Ik draaide het raam naar beneden toen hij naar de deurklink greep en er nutteloos aan trok. Het raam zat op slot.
“Elena! Dit is diefstal!”
‘Nee, David,’ zei ik, terwijl ik hem recht in de ogen keek. ‘Dit is een transactie. Je hebt mijn geld, mijn tijd en het geluk van mijn dochter afgenomen. Ik neem het onderpand.’
“Maar iedereen heeft het gezien! Je hebt me vernederd!”
‘Je hebt jezelf te schande gemaakt op het moment dat je een zevenjarige op een balkon zette,’ zei ik.
Ik zag Vanessa woedend de club uitstormen en een taxi aanhouden, zonder ook maar naar hem om te kijken. Zijn publiek was weg. Zijn vervoer was weg. Zijn façade was ingestort.
‘Je houdt van wandelen, David,’ zei ik, terwijl ik de auto in de vooruitversnelling zette. ‘Het is gratis. Precies zoals je je leven wilde hebben.’
Ik trapte het gaspedaal in. De auto schoot naar voren en liet hem achter op de stoeprand, gehuld in een wolk van uitlaatgassen en schaamte, een met chocolade bedekt standbeeld van een mislukte man.
Terwijl ik de snelweg opreed en de stadslichten wazig aan me voorbij flitsten, begon de adrenaline weg te ebben en maakte plaats voor een diepe, slopende vermoeidheid. Maar onder die vermoeidheid schuilde een felle, brandende trots. Ik wierp een blik op de passagiersstoel.
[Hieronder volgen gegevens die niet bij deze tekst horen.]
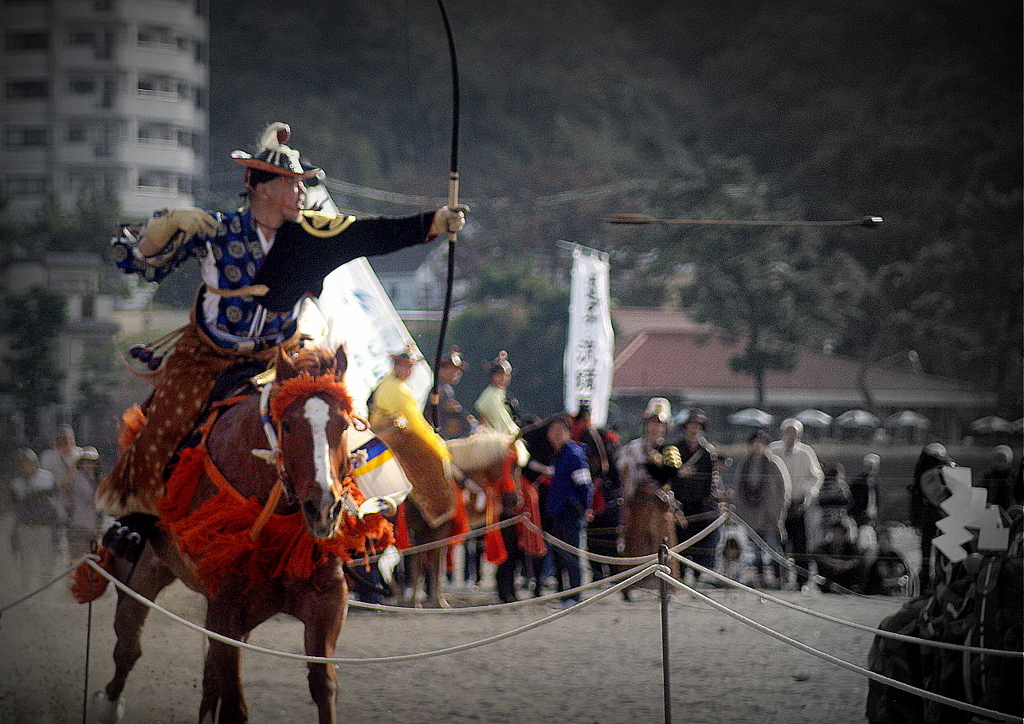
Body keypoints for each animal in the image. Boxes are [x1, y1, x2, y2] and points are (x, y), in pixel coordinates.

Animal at [82, 346, 395, 724]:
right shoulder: (225, 606)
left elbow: (323, 684)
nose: (323, 506)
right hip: (142, 573)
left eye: (345, 424)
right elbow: (234, 704)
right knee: (128, 647)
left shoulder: (327, 599)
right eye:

Die was leeg, maar het leer was smetteloos.
Mijn telefoon trilde op het dashboard. Het was een berichtje van David.
Je hebt alles verpest. Je bent een monster.
Ik lachte, een kort, scherp geluid. Ik dicteerde een antwoord aan het spraakbesturingssysteem van de auto.
“Antwoord: Nee. Ik heb net de boekhouding gedaan. Zorg dat je volgende week niet te laat bent voor het bezoek. En neem contant geld mee.”